After a month off from social media (but not a month off… just so we’re clear), I’m happy to say that I’m back in the swing of things with YouTube, Instagram, Facebook, Twitter, and the podcast (whew… that’s a mouthful). While I’ve received many messages over the past few weeks wondering where I was, questioning whether I was stepping away from this ministry, the question was never in doubt; as with past Christmases, I take some time away, not just to rejuvenate, but to plan the next semester.
And yet, there was something a bit different about this break, I’ll admit. I didn’t have the same enthusiasm about the next semester’s lineup of videos.

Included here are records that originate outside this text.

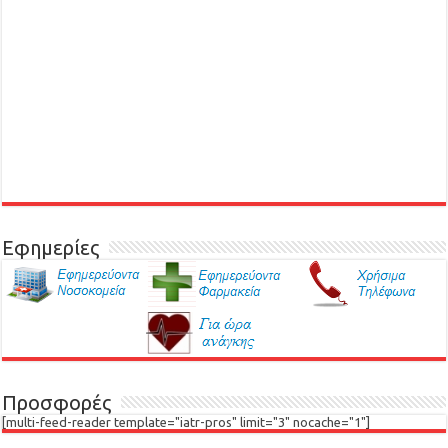
Εφημερίες
Προσφορές
[multi-feed-reader template="iatr-pros" limit="3" nocache="1"]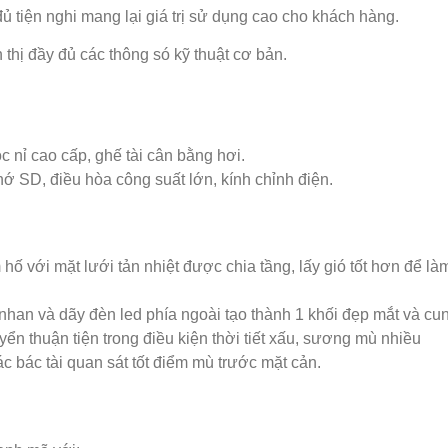
đủ tiện nghi mang lại giá trị sử dụng cao cho khách hàng.
thị đầy đủ các thông só kỹ thuật cơ bản.
 nỉ cao cấp, ghế tài cân bằng hơi.
hớ SD, điều hòa công suất lớn, kính chỉnh điện.
 hố với mặt lưới tản nhiệt được chia tầng, lấy gió tốt hơn để 
nhan và dãy đèn led phía ngoài tạo thành 1 khối đẹp mắt và cu
ển thuận tiện trong điều kiện thời tiết xấu, sương mù nhiều
c bác tài quan sát tốt điểm mù trước mặt cản.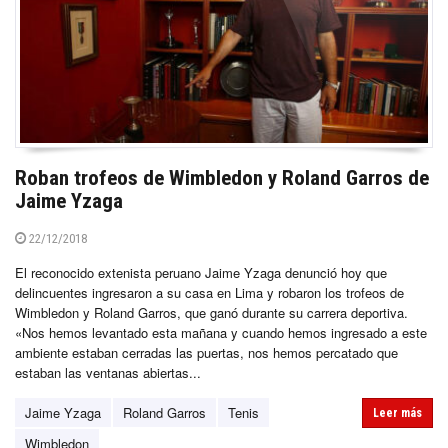
Roban trofeos de Wimbledon y Roland Garros de
Jaime Yzaga
22/12/2018
El reconocido extenista peruano Jaime Yzaga denunció hoy que
delincuentes ingresaron a su casa en Lima y robaron los trofeos de
Wimbledon y Roland Garros, que ganó durante su carrera deportiva.
«Nos hemos levantado esta mañana y cuando hemos ingresado a este
ambiente estaban cerradas las puertas, nos hemos percatado que
estaban las ventanas abiertas...
Jaime Yzaga
Roland Garros
Tenis
Leer más
Wimbledon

I wasn’t completely invested as I was in years past. A part of me was a bit frustrated with the work, a bit burnt out from the constant pressure to produce, and frankly, a bit disillusioned by the whole thing. Maybe I was discerning what the future would hold for Breaking In The Habit.
As I share in this week’s reflection, I found myself asking more and more last semester, “Am I even making a difference?” Sure, I was getting “likes” and nice comments. Sure, I have amazed at how many “followers” I have. But really, in the mission of Christ, was I really making progress in a way that reflected the work I was putting in and what I hoped to accomplish?
I share this, not because I’m still discerning this ministry or because I’m looking for compliments, but because I think that what I’m experiencing is very common in this life as a Christian. I think that we all hit walls, struggle to see the fruit of our labors, and have to fight the urge to give up. This is not the first time I have struggled in this way, and it will most certainly not be the last.
So, how do we respond. In this video, I want to suggest two things: 1) live with personal integrity, and 2) trust in God. At the end of the day, we cannot let our perception of success dictate how we act; besides the fact that our definition of success is different from God’s, we don’t always see the whole picture. It is important to remember, sometimes, that just because we don’t see progress, doesn’t mean that it isn’t there.
And so, I leave you with one of my favorite prayers, one related to this issue. Often attributed to St. Oscar Romero, it was written by then-Fr. Ken Untener (later, Bishop Untener) for the use in a homily delivered by Cardinal Dearden in 1979. I hope that it gives you the hope that it does for me, and that the wisdom of this prayer may guide us as we continue on.
Prophets of a Future Not Our Own
It helps, now and then, to step back and take a long view. The kingdom is not only beyond our efforts, it is even beyond our vision. We accomplish in our lifetime only a tiny fraction of the magnificent enterprise that is God’s work. Nothing we do is complete, which is a way of saying that the Kingdom always lies beyond us.
No statement says all that could be said.
No prayer fully expresses our faith.
No confession brings perfection.
No pastoral visit brings wholeness.
No program accomplishes the Church’s mission.
No set of goals and objectives includes everything.
This is what we are about. We plant the seeds that one day will grow. We water seeds already planted, knowing that they hold future promise. We lay foundations that will need further development. We provide yeast that produces far beyond our capabilities.
We cannot do everything, and there is a sense of liberation in realizing that. This enables us to do something, and to do it very well. It may be incomplete, but it is a beginning, a step along the way, an opportunity for the Lord’s grace to enter and do the rest.
We may never see the end results, but that is the difference between the master builder and the worker.
We are workers, not master builders; ministers, not messiahs.
We are prophets of a future not our own.